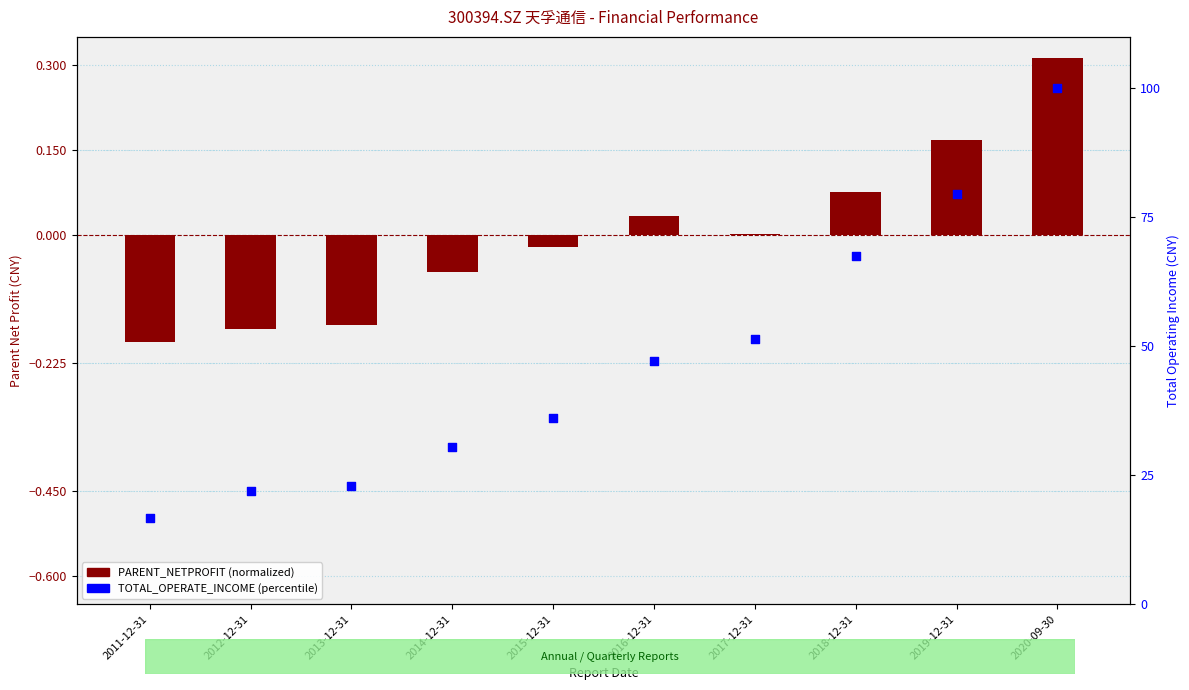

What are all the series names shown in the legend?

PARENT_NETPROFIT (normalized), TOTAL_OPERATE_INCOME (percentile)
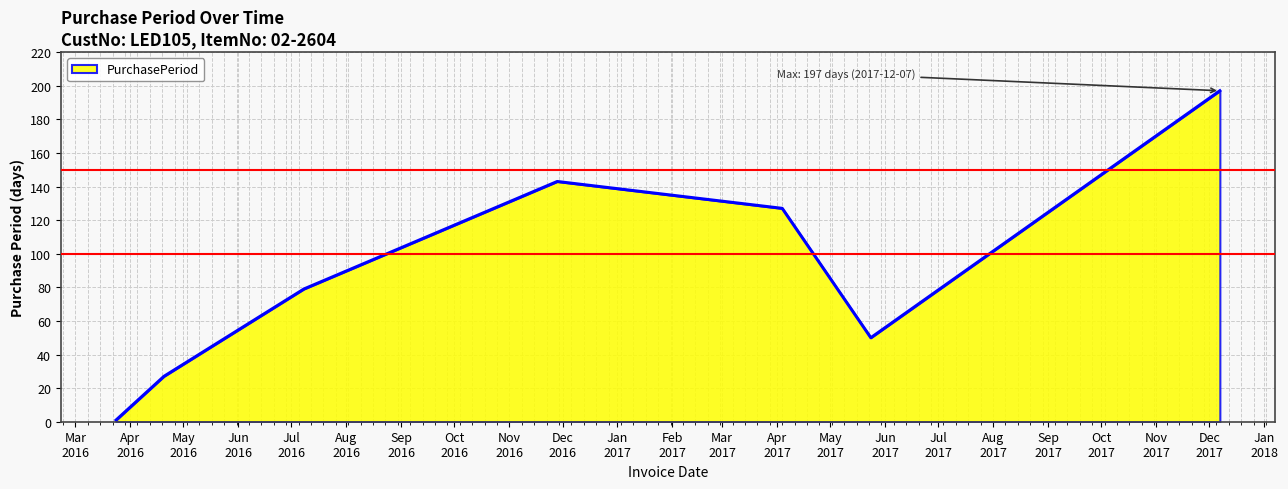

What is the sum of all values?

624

- - - - - - -

_Exercise instructions_
Show each line of the items above that contains the word "What". Matches must have the same case.

_Exercise answer_
What are all the series names shown in the legend?
What is the sum of all values?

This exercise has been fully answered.